Since we’re not an SBA lender, we were well aware that we suffered from “not knowing what we don’t know.” We heard from members that were expecting to obtain these loans the day the SBA released its guidance. We spent several days after the CARES Act was signed determining what we could about the program. We had to make a decision: Do we try to stand up this program in an insanely short time frame, or do we point our members in the direction of a known third party?
We chose to rely on referring our members to a non-bank SBA lender. If we had tried to implement the program, we would have been woefully late in delivering the loans; I would have contributed to a level of stress for my staff that they didn’t need; and, quite frankly, I think our overall service to members would have suffered along with it. To a certain extent, I felt we were practicing a business version of battleground triage.
5. Above all, expect the worse and you’ll be better prepared for what does happen.

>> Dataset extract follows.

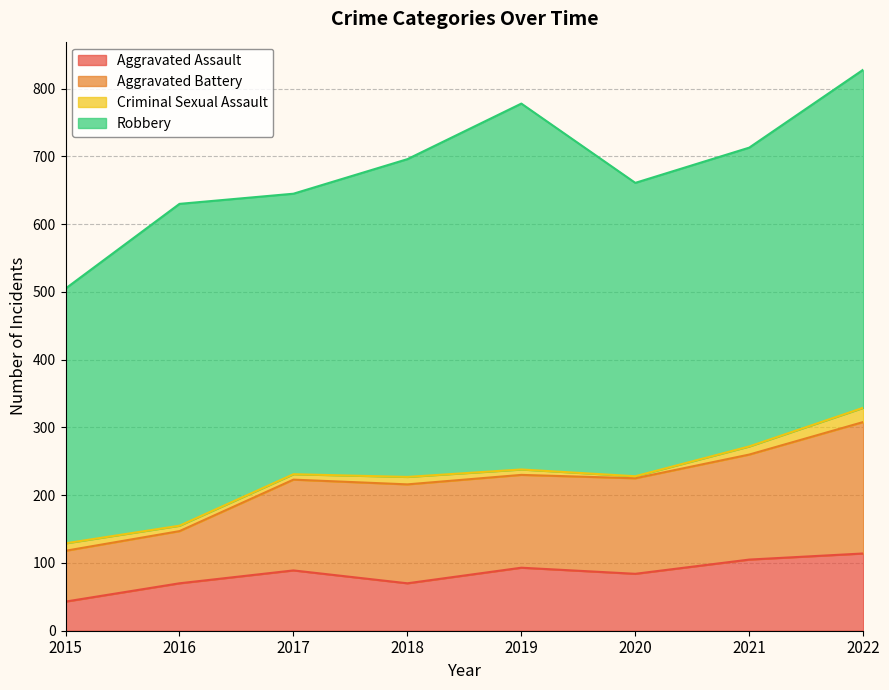

What are all the series names shown in the legend?

Aggravated Assault, Aggravated Battery, Criminal Sexual Assault, Robbery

I sometimes take a little heat for being a bit of a pessimist. Okay, so I’ve predicted seven out of the last three recessions; isn’t there a silver lining to my Johnny Raincloud disposition? In this case there is. Over the last six weeks, I’d have to say there are a pair of things that are fairly accurate about the impact of the pandemic on our members and our operations: One, just about everything that could have gone wrong has gone wrong. Two, every time we’ve tried to estimate what might happen, we’ve underestimated the impact.
More than likely, the impacts of COVID-19 will have a greater reach that we thought a month ago. Start the next wave of preparation, consider what segments of the economy may be permanently damaged, and determine how that will impact your credit union.
CUES member Bill Vogeney is the self-professed lending geek and chief revenue officer for $6.2 billion Ent Credit Union, Colorado Springs.